For a reaction to be spontaneous, the EMF of the cell must be positive. If the EMF of the cell is negative, the reaction will be non-spontaneous and will not take place.

For a reaction to be spontaneous, the diluted cell must get oxidized.

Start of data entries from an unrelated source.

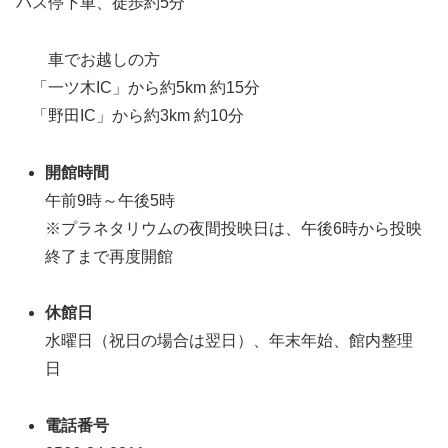
バス停下車、徒歩約5分
車でお越しの方
「一ツ木IC」から約5km 約15分
「野田IC」から約3km 約10分
開館時間
午前9時～午後5時
※プラネタリウムの夜間投映日は、午後6時から投映
終了まで再度開館
休館日
水曜日（祝日の場合は翌日）、年末年始、館内整理
日
電話番号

The half reaction for the given cell follows:

Oxidation half reaction:  $Zn\rightarrow Zn^{2+}(1.0\times 10^{-3}M)+2e^-$

Reduction half reaction:  $Zn^{2+}(2.0M)+2e^-\rightarrow Zn$

Net reaction:  $Zn^{2+}(2.0M)\rightarrow Zn^{2+}(1.0\times 10^{-3}M)$

To calculate the EMF of the cell, we use Nernst equation:

$E_{cell}=E^o_{cell}-\frac{0.0592}{n}\log \frac{[Zn^{2+}_\text{{(diluted)}}]}{[Zn^{2+}_{\text{(concentrated)}}]}$

where,

n = number of electrons in oxidation-reduction reaction = 2

$E_{cell}$ = ?

$[Zn^{2+}_{\text{(diluted)}}]$ = $1.0\times 10^{-3}M$

$[Zn^{2+}_{\text{(concentrated)}}]$ = 2.0 M

Putting values in above equation, we get:

$E_{cell}=0-\frac{0.0592}{2}\log \frac{1.0\times 10^{-3}M}{2.0M}$

$E_{cell}=0.097V$

Hence, the EMF of the cell is coming when the cell having diluted concentration is getting oxidized.